Joel Spolsky has a great post on his blog at the moment -part of it reads:

“Now, there are various ways to get in trouble. If you don’t like writing functional specifications or doing up-front design, what happens is that you’re burdening the design phase with the development phase. If you ever started a new project by writing code, and you thought you’d “design as you went along,” what you’re doing is driving around with the handbrakes on. Here’s why. Designing a feature by writing a thoughtful spec takes about 1/10th as much time as writing the code for that feature—or less. If you try to code as you design, then you’re interrupting your short spurts of design with long spurts of coding. Now, if you’re the kind of person who designs everything perfectly the first time, that’s fine. But I don’t think you are. I think that your first designs are pretty good, but when you see them, you get ideas for even better designs. And if you already coded up the first draft, bad design, well, that’s coding time wasted. Your product’s design can only get better at 1/10th the speed that my product’s design can.”

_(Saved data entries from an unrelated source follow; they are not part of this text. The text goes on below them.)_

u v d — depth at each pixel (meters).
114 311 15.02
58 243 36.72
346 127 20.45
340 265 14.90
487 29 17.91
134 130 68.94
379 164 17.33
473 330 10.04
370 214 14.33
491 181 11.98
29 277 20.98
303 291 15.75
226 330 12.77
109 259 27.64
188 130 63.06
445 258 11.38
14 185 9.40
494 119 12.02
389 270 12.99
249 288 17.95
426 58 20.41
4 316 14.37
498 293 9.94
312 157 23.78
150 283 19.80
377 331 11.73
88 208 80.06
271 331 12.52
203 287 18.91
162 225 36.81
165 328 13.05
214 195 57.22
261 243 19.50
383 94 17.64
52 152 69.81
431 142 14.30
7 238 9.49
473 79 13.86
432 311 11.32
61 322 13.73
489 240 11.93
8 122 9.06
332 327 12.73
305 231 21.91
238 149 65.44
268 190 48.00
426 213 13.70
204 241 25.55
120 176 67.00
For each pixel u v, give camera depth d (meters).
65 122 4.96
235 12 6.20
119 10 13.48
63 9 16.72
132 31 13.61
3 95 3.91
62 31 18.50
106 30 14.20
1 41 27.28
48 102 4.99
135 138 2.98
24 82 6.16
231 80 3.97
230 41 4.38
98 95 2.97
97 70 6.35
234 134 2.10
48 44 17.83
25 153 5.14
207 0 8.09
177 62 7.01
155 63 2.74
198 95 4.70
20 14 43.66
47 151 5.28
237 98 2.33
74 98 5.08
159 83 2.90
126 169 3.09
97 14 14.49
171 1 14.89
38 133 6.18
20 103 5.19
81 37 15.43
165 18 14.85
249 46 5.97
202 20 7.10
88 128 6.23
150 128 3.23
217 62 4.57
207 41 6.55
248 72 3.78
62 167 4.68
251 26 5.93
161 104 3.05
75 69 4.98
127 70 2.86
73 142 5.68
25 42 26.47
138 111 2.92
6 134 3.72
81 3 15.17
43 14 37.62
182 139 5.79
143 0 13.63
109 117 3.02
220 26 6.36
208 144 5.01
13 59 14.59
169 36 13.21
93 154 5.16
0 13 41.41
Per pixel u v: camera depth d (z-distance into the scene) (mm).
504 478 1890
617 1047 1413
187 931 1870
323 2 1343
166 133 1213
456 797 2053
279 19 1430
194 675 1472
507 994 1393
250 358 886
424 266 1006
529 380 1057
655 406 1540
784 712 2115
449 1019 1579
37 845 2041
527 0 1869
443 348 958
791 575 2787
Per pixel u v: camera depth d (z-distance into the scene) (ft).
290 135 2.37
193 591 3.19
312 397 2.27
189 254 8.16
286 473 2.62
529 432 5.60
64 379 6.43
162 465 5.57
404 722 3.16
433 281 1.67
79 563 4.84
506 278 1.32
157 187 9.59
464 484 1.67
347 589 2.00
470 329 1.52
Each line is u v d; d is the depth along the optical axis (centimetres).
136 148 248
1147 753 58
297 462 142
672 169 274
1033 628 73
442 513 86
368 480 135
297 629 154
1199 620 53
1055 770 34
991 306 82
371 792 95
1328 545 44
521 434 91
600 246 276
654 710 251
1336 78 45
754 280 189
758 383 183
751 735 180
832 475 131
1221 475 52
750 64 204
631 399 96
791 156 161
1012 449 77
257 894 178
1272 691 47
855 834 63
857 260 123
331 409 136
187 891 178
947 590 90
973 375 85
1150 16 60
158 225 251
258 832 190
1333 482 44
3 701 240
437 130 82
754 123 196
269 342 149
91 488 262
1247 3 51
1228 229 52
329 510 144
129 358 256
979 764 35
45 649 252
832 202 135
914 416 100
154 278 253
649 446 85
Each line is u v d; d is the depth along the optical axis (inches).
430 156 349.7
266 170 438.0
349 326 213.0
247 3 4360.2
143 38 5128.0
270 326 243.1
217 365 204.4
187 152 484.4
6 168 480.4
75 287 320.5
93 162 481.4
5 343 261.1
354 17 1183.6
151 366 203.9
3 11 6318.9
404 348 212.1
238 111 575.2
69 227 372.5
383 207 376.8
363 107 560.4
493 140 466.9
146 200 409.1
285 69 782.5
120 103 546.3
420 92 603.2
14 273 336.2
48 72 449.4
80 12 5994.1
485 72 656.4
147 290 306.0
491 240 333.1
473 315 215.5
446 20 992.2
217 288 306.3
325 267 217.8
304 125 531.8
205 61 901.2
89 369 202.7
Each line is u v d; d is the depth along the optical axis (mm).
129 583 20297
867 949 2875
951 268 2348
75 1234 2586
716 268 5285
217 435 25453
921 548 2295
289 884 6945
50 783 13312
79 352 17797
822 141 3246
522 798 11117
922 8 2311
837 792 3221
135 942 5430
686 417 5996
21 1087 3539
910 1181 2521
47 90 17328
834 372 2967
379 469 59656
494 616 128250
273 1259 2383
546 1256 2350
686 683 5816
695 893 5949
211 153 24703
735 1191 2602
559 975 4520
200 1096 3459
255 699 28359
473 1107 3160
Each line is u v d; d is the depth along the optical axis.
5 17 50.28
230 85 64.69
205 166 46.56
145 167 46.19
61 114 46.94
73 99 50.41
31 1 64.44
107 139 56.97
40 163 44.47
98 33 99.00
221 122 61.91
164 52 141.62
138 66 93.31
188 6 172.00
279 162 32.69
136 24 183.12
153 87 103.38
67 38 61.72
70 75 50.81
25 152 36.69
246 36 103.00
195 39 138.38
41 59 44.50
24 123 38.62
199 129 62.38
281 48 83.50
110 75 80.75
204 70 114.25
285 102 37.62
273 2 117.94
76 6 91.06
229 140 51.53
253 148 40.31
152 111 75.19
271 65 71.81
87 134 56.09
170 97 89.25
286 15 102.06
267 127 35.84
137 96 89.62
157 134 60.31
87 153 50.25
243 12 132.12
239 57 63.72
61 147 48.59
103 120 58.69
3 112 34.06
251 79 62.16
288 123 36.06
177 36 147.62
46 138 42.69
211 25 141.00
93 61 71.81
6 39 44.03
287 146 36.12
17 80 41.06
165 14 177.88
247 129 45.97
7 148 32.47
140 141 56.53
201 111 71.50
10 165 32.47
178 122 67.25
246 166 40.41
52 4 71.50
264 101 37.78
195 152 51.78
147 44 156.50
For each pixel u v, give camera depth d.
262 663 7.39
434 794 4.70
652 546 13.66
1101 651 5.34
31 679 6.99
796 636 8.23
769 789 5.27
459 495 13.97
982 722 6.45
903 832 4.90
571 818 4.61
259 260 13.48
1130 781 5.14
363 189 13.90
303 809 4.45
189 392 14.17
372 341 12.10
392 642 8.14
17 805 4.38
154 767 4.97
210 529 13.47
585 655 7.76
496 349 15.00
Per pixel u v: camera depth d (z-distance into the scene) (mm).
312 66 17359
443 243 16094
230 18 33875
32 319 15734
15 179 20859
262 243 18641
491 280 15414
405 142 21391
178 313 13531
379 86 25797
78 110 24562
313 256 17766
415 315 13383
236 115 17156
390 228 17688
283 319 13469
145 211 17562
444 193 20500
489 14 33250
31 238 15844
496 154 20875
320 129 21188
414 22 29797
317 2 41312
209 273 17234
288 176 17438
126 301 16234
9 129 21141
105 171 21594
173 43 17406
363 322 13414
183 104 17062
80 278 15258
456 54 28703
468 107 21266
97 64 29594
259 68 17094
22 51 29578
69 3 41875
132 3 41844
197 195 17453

I couldn’t agree more with the above, yet so often web systems are developed by coding after just talking to someone about an idea or “go off and do that will you” (that being a sketch on the back of a beer mat). Its refreshing that I am currently writing a specification for a web system (for the first time in what feels like ages)…

Joel on Software is one of the sites I visit on a regular basis – its very informative on software development issues and often very funny – give it a read sometime.